BEGIN INFORMATION GIVEN

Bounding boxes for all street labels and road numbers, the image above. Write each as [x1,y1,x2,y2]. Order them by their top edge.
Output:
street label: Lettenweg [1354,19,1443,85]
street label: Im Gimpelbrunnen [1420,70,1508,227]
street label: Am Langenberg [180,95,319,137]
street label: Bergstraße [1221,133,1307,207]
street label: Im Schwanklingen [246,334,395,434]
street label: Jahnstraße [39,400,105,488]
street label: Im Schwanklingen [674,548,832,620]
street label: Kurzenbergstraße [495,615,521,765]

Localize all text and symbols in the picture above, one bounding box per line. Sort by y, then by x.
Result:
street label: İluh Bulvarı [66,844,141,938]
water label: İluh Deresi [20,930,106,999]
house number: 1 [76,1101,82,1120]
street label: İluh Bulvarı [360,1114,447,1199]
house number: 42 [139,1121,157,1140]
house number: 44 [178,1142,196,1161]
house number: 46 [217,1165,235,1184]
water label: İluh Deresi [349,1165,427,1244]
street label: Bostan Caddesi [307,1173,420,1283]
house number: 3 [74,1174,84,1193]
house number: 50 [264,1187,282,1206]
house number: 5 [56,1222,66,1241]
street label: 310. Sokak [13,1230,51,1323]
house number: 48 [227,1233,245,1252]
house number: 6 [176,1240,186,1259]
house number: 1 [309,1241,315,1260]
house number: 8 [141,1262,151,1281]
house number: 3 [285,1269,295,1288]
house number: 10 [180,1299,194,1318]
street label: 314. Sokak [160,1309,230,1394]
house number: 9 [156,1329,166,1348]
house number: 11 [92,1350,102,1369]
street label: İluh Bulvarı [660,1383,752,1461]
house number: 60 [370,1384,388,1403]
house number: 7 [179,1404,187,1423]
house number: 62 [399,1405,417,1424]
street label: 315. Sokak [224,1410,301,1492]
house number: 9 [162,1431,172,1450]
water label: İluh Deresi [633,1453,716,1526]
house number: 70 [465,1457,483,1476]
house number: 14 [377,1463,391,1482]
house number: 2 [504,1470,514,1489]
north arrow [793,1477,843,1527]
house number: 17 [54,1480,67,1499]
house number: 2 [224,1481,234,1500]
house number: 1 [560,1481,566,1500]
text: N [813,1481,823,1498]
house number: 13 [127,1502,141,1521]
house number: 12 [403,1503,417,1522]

END INFORMATION GIVEN

TO DO => All of the material must be written out again without any change.

EXERCISE SOLUTION =>
Bounding boxes for all street labels and road numbers, the image above. Write each as [x1,y1,x2,y2]. Order them by their top edge.
Output:
street label: Lettenweg [1354,19,1443,85]
street label: Im Gimpelbrunnen [1420,70,1508,227]
street label: Am Langenberg [180,95,319,137]
street label: Bergstraße [1221,133,1307,207]
street label: Im Schwanklingen [246,334,395,434]
street label: Jahnstraße [39,400,105,488]
street label: Im Schwanklingen [674,548,832,620]
street label: Kurzenbergstraße [495,615,521,765]

Localize all text and symbols in the picture above, one bounding box per line. Sort by y, then by x.
Result:
street label: İluh Bulvarı [66,844,141,938]
water label: İluh Deresi [20,930,106,999]
house number: 1 [76,1101,82,1120]
street label: İluh Bulvarı [360,1114,447,1199]
house number: 42 [139,1121,157,1140]
house number: 44 [178,1142,196,1161]
house number: 46 [217,1165,235,1184]
water label: İluh Deresi [349,1165,427,1244]
street label: Bostan Caddesi [307,1173,420,1283]
house number: 3 [74,1174,84,1193]
house number: 50 [264,1187,282,1206]
house number: 5 [56,1222,66,1241]
street label: 310. Sokak [13,1230,51,1323]
house number: 48 [227,1233,245,1252]
house number: 6 [176,1240,186,1259]
house number: 1 [309,1241,315,1260]
house number: 8 [141,1262,151,1281]
house number: 3 [285,1269,295,1288]
house number: 10 [180,1299,194,1318]
street label: 314. Sokak [160,1309,230,1394]
house number: 9 [156,1329,166,1348]
house number: 11 [92,1350,102,1369]
street label: İluh Bulvarı [660,1383,752,1461]
house number: 60 [370,1384,388,1403]
house number: 7 [179,1404,187,1423]
house number: 62 [399,1405,417,1424]
street label: 315. Sokak [224,1410,301,1492]
house number: 9 [162,1431,172,1450]
water label: İluh Deresi [633,1453,716,1526]
house number: 70 [465,1457,483,1476]
house number: 14 [377,1463,391,1482]
house number: 2 [504,1470,514,1489]
north arrow [793,1477,843,1527]
house number: 17 [54,1480,67,1499]
house number: 2 [224,1481,234,1500]
house number: 1 [560,1481,566,1500]
text: N [813,1481,823,1498]
house number: 13 [127,1502,141,1521]
house number: 12 [403,1503,417,1522]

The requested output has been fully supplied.